与えられたお題をただこなすだけの練習は、やる気の維持が難しいものです。「これ、自分の仕事では使わないよな」「何のためにやってるんだろう」——そう疑問を持った瞬間、手が止まってしまいます。
この退屈さを乗り越える最良の方法は、自分が本当に必要としている仕事で、実際に試してみることです。今書きかけの見積書、来週の会議の議事録メモ——お題として与えられたものではなく、自分ごとの仕事でAIを使ってみる。うまくいかなくても、それは「まだ慣れていない」だけなので、数回繰り返せば手が止まらなくなっていきます。
今日から始める小さな一歩
説明を聞いて「わかった」で終わりにせず、今抱えている実際の仕事を1つ選んでみてください。
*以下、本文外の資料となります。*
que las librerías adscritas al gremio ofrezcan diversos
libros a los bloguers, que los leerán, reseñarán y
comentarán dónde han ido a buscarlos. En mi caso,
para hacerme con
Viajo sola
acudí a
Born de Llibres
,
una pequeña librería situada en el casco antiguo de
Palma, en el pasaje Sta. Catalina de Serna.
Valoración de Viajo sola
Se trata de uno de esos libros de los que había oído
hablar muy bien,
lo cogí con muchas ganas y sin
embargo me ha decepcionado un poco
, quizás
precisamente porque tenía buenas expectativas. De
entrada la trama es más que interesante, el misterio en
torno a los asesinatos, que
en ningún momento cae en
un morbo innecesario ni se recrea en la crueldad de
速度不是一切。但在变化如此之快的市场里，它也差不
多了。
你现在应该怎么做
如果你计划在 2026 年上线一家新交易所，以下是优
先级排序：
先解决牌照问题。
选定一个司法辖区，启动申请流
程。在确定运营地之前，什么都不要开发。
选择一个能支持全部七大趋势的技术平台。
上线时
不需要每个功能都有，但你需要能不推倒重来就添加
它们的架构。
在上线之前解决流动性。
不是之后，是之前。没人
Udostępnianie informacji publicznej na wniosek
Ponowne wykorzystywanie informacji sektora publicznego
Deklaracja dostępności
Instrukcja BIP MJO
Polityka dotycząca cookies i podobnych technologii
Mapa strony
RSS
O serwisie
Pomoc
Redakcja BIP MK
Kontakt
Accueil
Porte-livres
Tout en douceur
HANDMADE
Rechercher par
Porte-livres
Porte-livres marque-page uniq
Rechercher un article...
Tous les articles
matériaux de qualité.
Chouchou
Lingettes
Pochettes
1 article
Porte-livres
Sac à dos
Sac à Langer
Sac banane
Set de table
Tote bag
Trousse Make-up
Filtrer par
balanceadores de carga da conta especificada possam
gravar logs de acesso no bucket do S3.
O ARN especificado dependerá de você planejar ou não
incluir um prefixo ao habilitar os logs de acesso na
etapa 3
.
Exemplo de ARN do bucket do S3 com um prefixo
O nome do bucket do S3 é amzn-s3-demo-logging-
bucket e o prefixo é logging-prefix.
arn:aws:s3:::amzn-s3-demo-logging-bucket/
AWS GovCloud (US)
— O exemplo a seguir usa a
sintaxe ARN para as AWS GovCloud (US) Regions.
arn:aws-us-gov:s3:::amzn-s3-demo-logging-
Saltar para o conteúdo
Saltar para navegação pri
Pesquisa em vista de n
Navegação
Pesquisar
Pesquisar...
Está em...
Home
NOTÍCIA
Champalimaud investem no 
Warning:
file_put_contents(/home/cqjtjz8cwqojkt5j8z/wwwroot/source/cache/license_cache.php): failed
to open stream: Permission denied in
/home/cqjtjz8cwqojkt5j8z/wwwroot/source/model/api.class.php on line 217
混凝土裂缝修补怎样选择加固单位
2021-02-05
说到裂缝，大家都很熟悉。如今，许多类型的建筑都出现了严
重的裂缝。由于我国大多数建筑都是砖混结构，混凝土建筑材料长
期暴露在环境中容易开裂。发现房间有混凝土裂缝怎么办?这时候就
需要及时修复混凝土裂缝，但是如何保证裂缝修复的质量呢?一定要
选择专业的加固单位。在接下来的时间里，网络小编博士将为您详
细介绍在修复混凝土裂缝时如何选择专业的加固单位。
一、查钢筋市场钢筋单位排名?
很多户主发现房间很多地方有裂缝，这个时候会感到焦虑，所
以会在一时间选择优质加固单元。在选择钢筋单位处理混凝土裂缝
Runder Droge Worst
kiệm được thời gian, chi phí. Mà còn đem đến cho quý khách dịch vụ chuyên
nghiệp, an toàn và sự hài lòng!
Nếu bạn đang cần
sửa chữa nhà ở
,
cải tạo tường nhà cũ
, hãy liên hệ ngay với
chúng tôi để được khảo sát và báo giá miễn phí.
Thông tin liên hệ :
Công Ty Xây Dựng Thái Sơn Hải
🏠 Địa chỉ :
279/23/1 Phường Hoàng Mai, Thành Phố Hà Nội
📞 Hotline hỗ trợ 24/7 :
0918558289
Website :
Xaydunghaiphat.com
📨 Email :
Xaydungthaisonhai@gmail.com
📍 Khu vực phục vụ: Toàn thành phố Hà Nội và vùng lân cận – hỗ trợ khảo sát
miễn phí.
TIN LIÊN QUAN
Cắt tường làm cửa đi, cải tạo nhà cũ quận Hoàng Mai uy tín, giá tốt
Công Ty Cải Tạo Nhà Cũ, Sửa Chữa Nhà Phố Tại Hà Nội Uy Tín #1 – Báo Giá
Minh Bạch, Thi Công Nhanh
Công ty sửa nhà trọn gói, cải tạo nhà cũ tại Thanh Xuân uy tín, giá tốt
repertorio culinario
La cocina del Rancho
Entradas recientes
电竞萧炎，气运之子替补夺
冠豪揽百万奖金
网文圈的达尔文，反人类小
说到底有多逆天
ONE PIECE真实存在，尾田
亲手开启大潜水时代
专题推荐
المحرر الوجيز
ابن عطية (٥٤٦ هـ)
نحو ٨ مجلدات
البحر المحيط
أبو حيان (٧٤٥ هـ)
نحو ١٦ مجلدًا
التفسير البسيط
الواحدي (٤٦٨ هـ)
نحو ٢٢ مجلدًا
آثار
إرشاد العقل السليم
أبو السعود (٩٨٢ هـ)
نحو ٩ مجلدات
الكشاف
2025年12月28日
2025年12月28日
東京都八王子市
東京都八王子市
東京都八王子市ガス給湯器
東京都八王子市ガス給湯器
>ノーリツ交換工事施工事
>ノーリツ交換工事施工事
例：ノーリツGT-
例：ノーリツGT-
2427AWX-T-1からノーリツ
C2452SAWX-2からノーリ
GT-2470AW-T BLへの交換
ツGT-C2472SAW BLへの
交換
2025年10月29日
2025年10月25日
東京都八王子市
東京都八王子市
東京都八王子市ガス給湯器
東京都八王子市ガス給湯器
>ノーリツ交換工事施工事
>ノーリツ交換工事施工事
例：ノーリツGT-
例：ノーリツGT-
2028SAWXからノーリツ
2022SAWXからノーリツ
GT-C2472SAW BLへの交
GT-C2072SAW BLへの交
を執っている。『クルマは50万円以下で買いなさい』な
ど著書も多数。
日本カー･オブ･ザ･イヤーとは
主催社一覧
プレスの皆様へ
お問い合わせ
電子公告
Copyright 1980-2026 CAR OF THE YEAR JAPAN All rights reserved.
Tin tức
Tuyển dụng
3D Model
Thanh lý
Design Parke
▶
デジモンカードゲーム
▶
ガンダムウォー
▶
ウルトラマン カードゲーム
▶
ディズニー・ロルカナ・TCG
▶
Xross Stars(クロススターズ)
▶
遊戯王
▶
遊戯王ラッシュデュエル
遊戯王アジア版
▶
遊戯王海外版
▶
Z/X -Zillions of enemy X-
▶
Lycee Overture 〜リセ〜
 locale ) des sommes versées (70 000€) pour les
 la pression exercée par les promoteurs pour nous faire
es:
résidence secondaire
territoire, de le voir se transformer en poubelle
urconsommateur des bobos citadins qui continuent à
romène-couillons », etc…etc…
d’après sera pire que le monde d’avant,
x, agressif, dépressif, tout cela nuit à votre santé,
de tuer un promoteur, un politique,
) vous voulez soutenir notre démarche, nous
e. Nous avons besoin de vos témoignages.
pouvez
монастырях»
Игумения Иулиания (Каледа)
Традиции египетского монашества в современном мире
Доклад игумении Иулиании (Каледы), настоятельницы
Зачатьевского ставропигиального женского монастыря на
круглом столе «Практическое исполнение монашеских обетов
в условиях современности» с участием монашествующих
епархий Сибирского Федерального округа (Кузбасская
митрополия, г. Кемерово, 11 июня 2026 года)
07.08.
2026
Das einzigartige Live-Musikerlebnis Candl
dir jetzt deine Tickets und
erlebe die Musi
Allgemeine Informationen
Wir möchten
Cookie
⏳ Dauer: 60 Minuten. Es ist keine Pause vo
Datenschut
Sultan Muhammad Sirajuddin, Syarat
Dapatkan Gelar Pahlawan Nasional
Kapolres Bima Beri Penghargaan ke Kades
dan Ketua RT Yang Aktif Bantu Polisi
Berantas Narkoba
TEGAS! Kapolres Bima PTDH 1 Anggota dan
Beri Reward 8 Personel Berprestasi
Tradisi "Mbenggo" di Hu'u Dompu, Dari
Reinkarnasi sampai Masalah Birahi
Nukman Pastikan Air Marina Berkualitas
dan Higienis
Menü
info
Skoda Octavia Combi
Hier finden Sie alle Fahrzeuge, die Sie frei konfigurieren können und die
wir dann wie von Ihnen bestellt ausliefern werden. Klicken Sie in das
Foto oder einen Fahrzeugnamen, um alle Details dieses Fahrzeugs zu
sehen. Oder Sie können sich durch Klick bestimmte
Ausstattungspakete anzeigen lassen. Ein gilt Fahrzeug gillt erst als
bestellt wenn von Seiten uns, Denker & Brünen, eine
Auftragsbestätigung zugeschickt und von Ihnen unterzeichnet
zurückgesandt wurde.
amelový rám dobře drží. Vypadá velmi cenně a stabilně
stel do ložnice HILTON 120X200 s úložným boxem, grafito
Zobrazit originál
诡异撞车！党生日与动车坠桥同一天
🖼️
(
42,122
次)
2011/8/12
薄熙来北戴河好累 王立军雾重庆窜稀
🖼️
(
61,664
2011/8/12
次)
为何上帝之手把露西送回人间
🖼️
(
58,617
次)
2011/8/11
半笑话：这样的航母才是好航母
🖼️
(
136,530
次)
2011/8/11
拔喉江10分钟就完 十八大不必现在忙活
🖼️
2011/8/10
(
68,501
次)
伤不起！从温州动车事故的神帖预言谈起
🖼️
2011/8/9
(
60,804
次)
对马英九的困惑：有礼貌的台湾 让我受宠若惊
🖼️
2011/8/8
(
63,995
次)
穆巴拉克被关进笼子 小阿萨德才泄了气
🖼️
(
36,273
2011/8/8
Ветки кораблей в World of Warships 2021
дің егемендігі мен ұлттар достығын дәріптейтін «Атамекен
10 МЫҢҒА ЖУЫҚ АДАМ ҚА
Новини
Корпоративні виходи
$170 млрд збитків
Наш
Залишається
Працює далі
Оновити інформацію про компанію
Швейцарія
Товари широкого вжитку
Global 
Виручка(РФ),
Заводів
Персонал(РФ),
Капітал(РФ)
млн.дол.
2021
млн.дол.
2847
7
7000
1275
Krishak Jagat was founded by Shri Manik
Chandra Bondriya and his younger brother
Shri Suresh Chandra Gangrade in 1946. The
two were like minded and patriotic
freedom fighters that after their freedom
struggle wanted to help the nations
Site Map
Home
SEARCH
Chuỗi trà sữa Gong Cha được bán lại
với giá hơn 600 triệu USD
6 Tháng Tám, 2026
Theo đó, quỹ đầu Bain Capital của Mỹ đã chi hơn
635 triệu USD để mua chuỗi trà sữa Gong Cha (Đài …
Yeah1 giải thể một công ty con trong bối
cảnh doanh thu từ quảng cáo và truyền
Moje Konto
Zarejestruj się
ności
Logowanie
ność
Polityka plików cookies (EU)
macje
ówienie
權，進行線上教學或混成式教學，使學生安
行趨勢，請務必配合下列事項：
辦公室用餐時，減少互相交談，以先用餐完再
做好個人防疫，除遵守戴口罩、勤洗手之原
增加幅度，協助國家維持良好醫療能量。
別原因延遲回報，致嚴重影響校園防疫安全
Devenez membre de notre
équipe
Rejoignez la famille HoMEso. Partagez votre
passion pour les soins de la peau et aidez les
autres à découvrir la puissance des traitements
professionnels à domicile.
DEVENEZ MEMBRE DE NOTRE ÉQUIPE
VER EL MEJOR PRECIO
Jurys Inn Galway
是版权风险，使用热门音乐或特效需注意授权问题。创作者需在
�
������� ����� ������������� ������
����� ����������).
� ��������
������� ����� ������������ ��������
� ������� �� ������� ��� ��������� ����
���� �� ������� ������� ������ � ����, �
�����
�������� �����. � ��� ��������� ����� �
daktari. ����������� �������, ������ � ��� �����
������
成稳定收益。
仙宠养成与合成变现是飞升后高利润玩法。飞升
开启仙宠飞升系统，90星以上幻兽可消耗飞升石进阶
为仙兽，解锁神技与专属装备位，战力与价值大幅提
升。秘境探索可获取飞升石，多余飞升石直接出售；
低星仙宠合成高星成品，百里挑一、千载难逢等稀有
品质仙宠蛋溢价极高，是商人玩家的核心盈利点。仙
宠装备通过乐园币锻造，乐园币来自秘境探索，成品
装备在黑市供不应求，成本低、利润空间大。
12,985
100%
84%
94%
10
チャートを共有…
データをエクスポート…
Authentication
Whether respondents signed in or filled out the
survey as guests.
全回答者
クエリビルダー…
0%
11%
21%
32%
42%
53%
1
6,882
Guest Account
そして、その場でAIに渡してみる。最初はうまくいかなくても構いません。手を動かした回数だけ、慣れは確実に積み上がっていきます。
まとめ
「身についた気がしない」からといって、落ち込む必要はありません。やっていくうちに、自然とできるようになっていきます。
不安の正体は「わからない」ではなく「まだ慣れていない」だけ——慣れるには、説明を聞くより先に、自分の仕事で実際に手を動かせばいい——これが今日の takeaway です。